Greene, too, looked very concerned. “How long ago did this happen?”
“Last winter,” I said. “He was on a recognizance mission.” I reached anxiously for water. “He stepped on a land mine.”
“Bad luck,” said Grant.
“That’s one way of putting it,” I said.
I had managed to acquire, for the first time, Holly’s complete attention. Her eyes grew wide and glistened.
The table was frozen, and I found it unbearable. Rising, I excused myself. I rushed through the kitchen into the garden, trembling, and sat under an umbrella pine. It was sundown, and my eyes settled on a cloud of ferns, artfully untended. Below me, the sea moved through shelves of opaline translucence.
“Are you all right?”
I turned to see Holly beside me.
“Yes, thanks.”
“I’m sorry about your brother,” she said. “I had no idea.”
“I shouldn’t have mentioned it. Ruined the dinner party.”
“No, you did the right thing. It brought the discussion, well—back to basics.”
“We are basics.”
“Yes, but you’ve been—closer—than most. Closer to the war, I mean.”
“Nobody ever mentions the war here. Have you noticed?”
“It’s not their war.”
“Or yours.”
“I’m part American,” she said. “I feel some responsibility.”
“Responsibility is good,” I said, unable to conceal my annoyance.
While I was glad for Holly’s attention, I could not suppress my anger. She had not, until this evening, showed more than a slight interest in my history. Now that she knew about my loss, I seemed interesting to her.
“One thing troubles me, Alex,” she said, ignoring my irritation. “That time with Rupert, in his study. When he read and discussed your poem when I was present. It upset me afterward.”
“It’s a rotten poem.”
“That’s not my point. He just shouldn’t have done that. It was cruel.”
“I’m getting used to him.”
“Everyone does, and that’s a problem. He goes scot-free.”
“He’s a Scot,” I said, making a feeble joke. “And he’s a gifted man.”
“What nonsense.”
“You once thought him remarkable. I remember you saying it, after the birthday party.”
“Everyone’s remarkable, once you get to know them.”
“I guess you are American,” I said. “That sounds very democratic.”
“I don’t like to see Rupert treading on people, treating them like disposable objects.”
I couldn’t understand her turning on Rupert like this. “You and he are still friends, huh?”

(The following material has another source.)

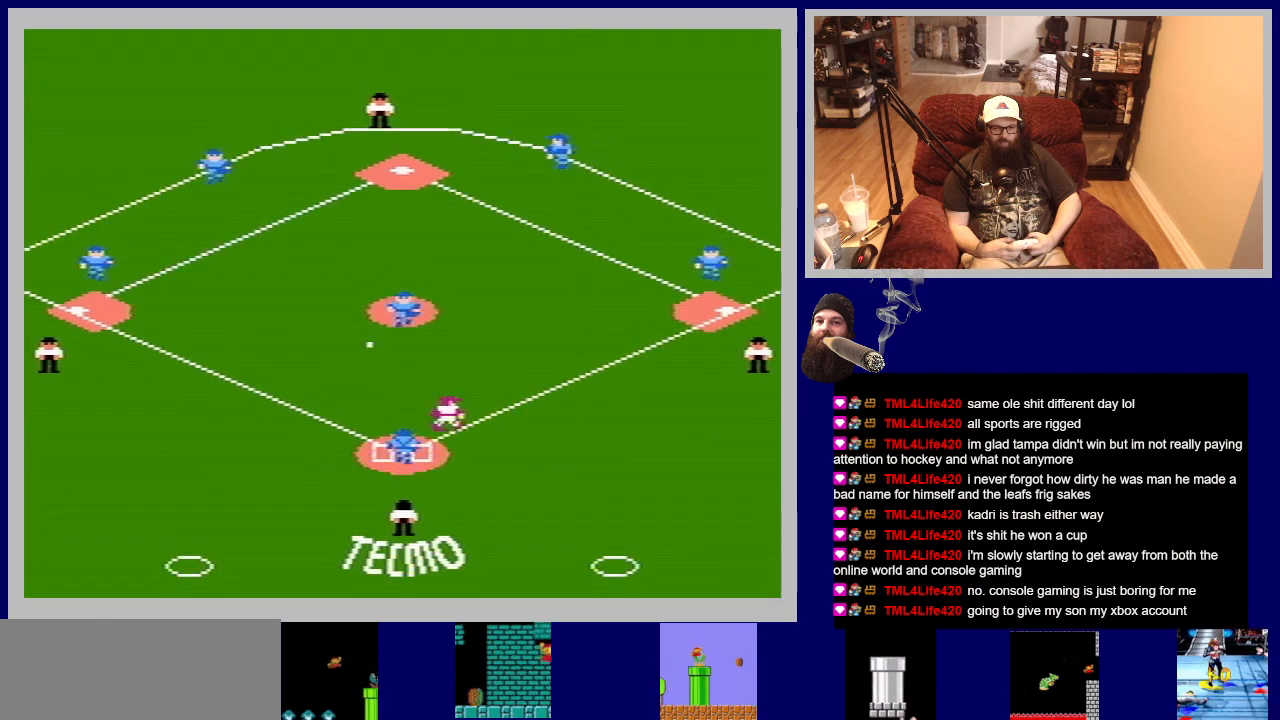
{"buttons": ["A"], "events": []}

“Of course,” she said. “But I’m under no illusions.”
She fell short of saying that I was under illusions, though I was. I had innocently apprenticed myself to him, and while part of me resisted, I still wanted to believe that, as an artist, he only did what was necessary in order to accomplish his work. If that meant cannibalizing the people around him, so be it.
A strong breeze lifted Holly’s hair and riffled her dress, which in the evening light was diaphanous. Though angry, I still wanted to embrace her.

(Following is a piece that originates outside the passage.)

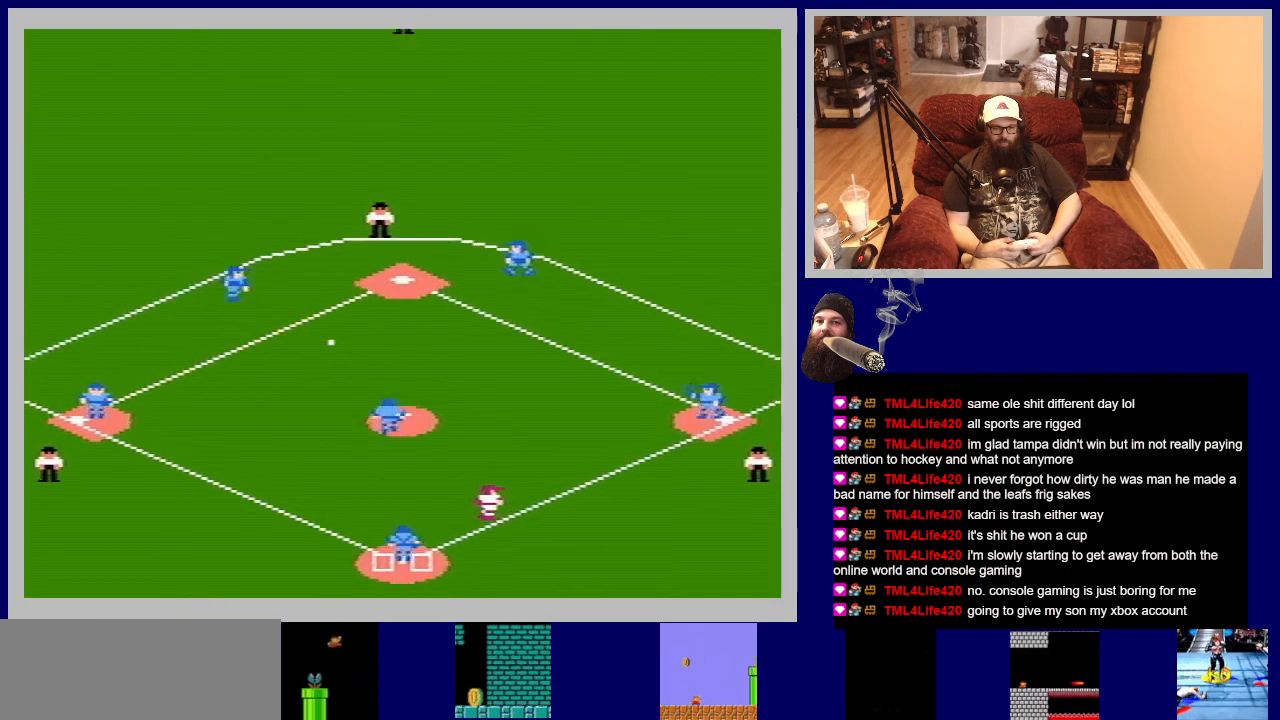
{"buttons": ["A"], "events": []}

“Were you and your brother close?” she wondered.
“It was complicated,” I said, not elaborating. I thought about what he wrote in that letter: “You probably can’t have good without bad. Or peace without war. I have seen both of these famous opposites here, and they are the same when you dig deeper. Good and Evil. Peace and War. Nicky and Alex.”

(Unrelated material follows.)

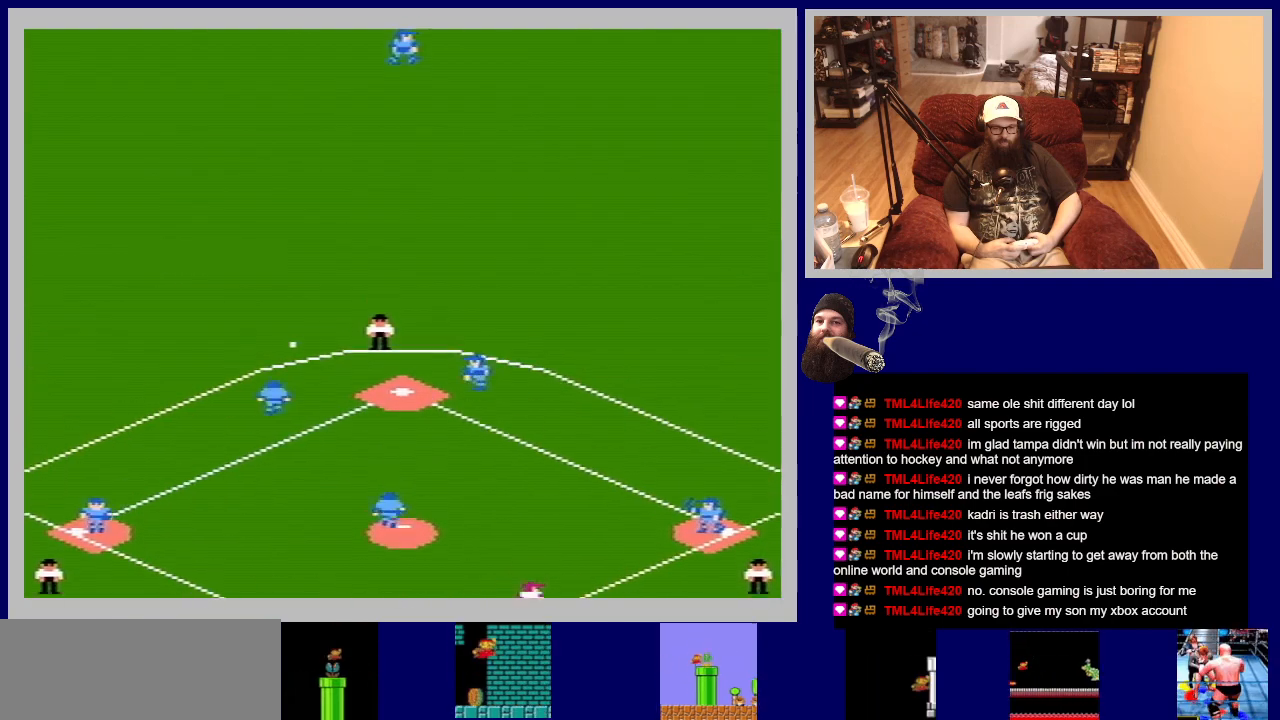
{"buttons": [], "events": [[483, "A", "up"]]}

“I’m so sorry,” she said, putting a hand on my shoulder. “If you ever want to talk about this, I’d be glad to listen.”
“Thanks,” I said. I wanted badly to kiss her, but refrained. It would have been unseemly.
Over Holly’s shoulder, I noticed the shadow of a person beside a large hedge, barely distinguishable from the massive shadow of the bush itself. At first, I thought it must be Mimo. He had a way of making himself part of any scene like this. But I quickly realized it wasn’t Mimo. It was Marisa, her hair like a black curtain, which she swept from her brow. When our eyes met, she pulled back into the shade, behind the bush, and I could for a moment imagine I had not seen her, and that life would be simple in the days to come. That was not, of course, a possibility. Not anywhere near the Villa Clio.